And Then I Read: WARRIORS THREE 1-4

Images © Marvel Characters, Inc.

It took me a while to get all four of these, and then another while to read them, but when I did I had a good time. I always liked the Warriors Three back in the day when they were appearing in THOR written by Stan Lee. Kind of the Norse equivalent of The Three Musketeers, not exactly Thor sidekicks, but often played for humor. Writer Bill Willingham is someone I’ve worked with a lot, so I was curious to see how familiar the writing style would be on this Marvel book, and it did have some themes that reminded me of FABLES (particularly the use of a giant wolf), but there were plenty of new things going on here as well.
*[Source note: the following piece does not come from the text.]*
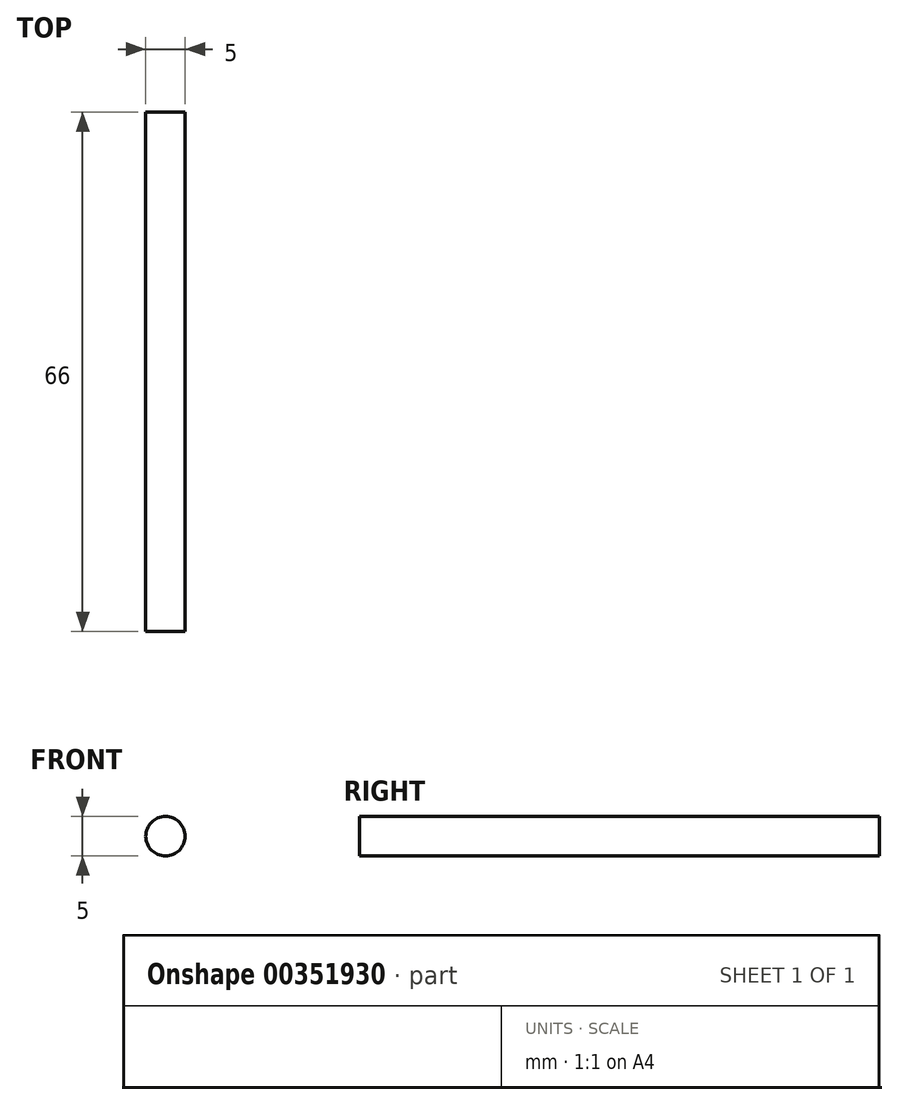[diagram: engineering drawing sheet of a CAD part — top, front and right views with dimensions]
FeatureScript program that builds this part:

The boasting and banter among the Three is well handled and entertaining. The setting is a bit puzzling to me, not having followed THOR for many years, as Asgard appears to be in the American midwest here, though that could well be a temporary storyline thing. The narrator, who we don’t see for quite a while, is an agent of A.I.M., the sort of dark version of S.H.I.E.L.D., and that lends some confusion to the storytelling, but the main narrative is full of sharp action and good character development, so that didn’t harm the overall read very much. The Fenris Wolf is pretty cool as a force of vast destruction, and things roll along nicely throughout.

The art by Neil Edwards and Scott Hanna is well done in general, though some pages have too much going on, and too much attention paid to the small details, which drags on the storytelling. In general it’s fine, though. The use of an uncial style font for the Asgardians is sometimes a bit distracting, and the lettering is not always well-placed in the balloon shapes, leaving too much space in some, not enough in others. The approach is, I think, meant to mimic that of John Workman, but not done as well.

Minor complaints aside, I did enjoy this, and it’s recommended. If you’re a Willingham fan, I’d say it’s worth seeking out.